Tighter affordability criteria have fuelled the rise by keeping borrowing in check. But the December figures also suggest George Osborne’s December stamp duty reform has helped some buyers by freeing up extra funds for a deposit: allowing them to take on a greater share of the cost of buying a home.

The typical mortgage applicant’s deposit in December was worth 30.7% of their house purchase price. This is the highest level of deposit recorded since October 2013 when the average was 30.9%.

The same month (October 2013) saw the Help to Buy mortgage guarantee launch, encouraging more lending to people – typically first time buyers – with deposits of just 5%. The average deposit for purchase mortgage applications across the market subsequently dipped as low as 28.2% in March 2014 as more lenders joined the scheme and others launched competing high loan to value (LTV) deals.

Since then, stricter loan criteria under the Mortgage Market Review (MMR) rules have reversed the trend, to such an extent that there have only been two months (September and October 2013) in the last two years where homebuyers contributed more funds towards a house purchase than December’s average 30.7% deposit.

However, the stamp duty changes have handed some advantage back to buyers by providing them with more available funds. December’s average purchase price of £231,487 would only qualify for a £185.13 stamp duty reduction under the new system. But anyone buying a house worth £250,001 paid almost £5,000 (£4,999.98) less since 4 December compared with the old ‘slab’ system.

Average deposits in December were £2,249 (3%) higher than in November at £71,078. This monthly average and rate of increase was the highest seen since May 2014: the first full month where the market operated under the MMR rules.

Brian Murphy, head of lending at Mortgage Advice Bureau, commented:

“December’s stamp duty announcement was an early Christmas present for many aspiring buyers. Having extra funds to put towards a deposit can not only help to limit borrowing commitments and give people more bargaining power. It can also allow access to better mortgage deals at lower LTVs, either at the point of purchase or when it comes to remortgaging at a later date.”

“We are yet to see the extent that stamp duty savings are mirrored in higher asking prices, but after a period where credit conditions were squeezed by the new mortgage rules, this fairer tax regime has certainly fuelled buyer optimism about their purchase prospects for 2015.”

Buyers in the South East benefit most from stamp duty changes

Comparing the average cost of house purchase applications across the country in December, the South East is the region where buyers stood to benefit most from the changes in stamp duty. Under the new system, the typical buyers in the region will save £3,870.50 in stamp duty: 4% of the cost of their deposit.

While London’s typical buyer stood to make a greater saving (£4,593.10) under the new stamp duty system, higher property prices in this region mean this saving is less (just 2%) as a proportion of their deposit.

The average stamp duty saving across regions in December was equivalent to £1,376.11, or £1,054.41 excluding London. In all but two regions (the West Midlands and Wales), the typical buyer stood to save more than £500 under the new system.
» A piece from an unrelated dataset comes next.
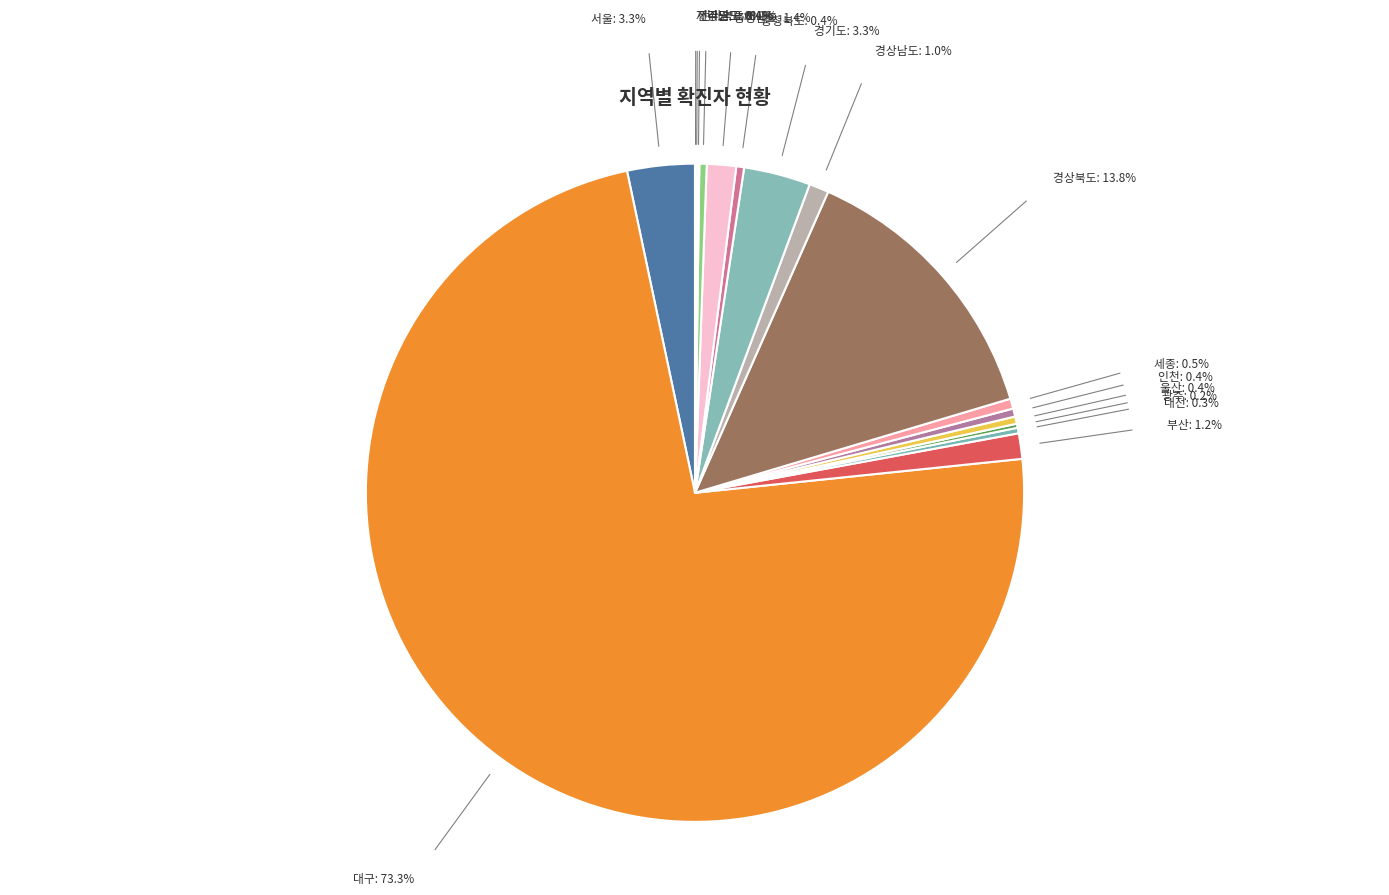

Rank the categories by value from highest to lowest.

대구, 경상북도, 서울, 경기도, 충청남도, 부산, 경상남도, 세종, 인천, 충청북도, 울산, 강원도, 대전, 광주, 전라북도, 전라남도, 제주도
The stamp duty changes also helped to keep mortgage applications buoyant in December, despite the traditional seasonal slowdown. Total applications fell by 28% from November, but were still up by more than a quarter (26%) year-on-year.
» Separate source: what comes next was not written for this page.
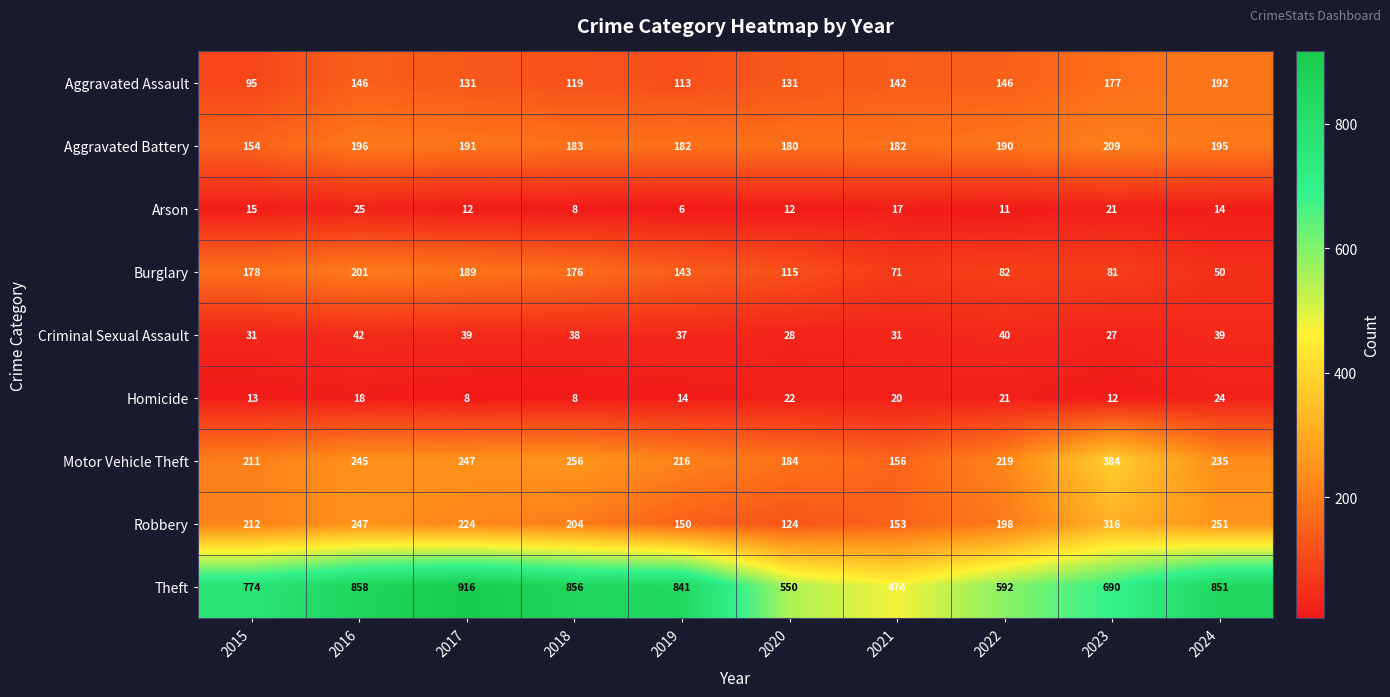

How many series are shown in this chart?

9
Brian Murphy, head of lending at Mortgage Advice Bureau, commented:

“The mortgage market has come through a potentially turbulent year intact with good growth prospects for 2015. However, the shift in lending criteria has had a noticeable effect on the shape of the market, particularly at the margins where affordability is most stretched.”
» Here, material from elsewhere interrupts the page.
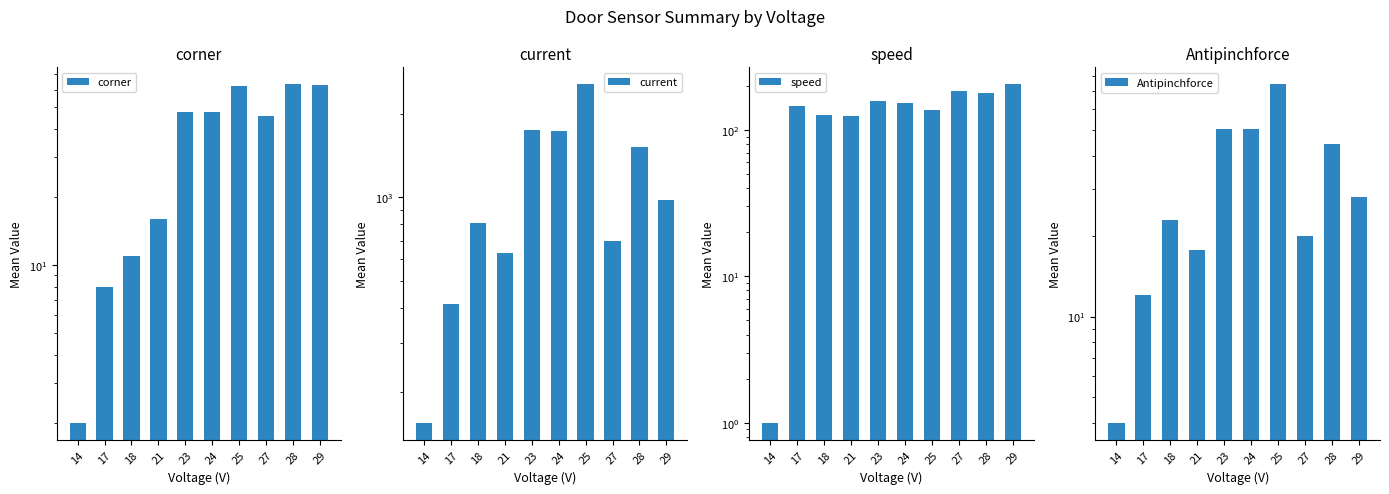

Which series has the widest spread of values?

current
“The changes mean the market can grow on a surer footing, and we now have a more sensible approach to stamp duty in place. However, there are still regional pressures and we mustn’t forget the vital support needed by less affluent buyers. Many can still reasonably afford to support a loan even if they have a smaller deposit, so it is encouraging to see a steady stream of new products appearing since the turn of the year.”

“It’s likely that we’ll see a further adjustment in 2015 as lenders get more comfortable operating under the MMR and continue offering prudent loans to a broad range of consumers.”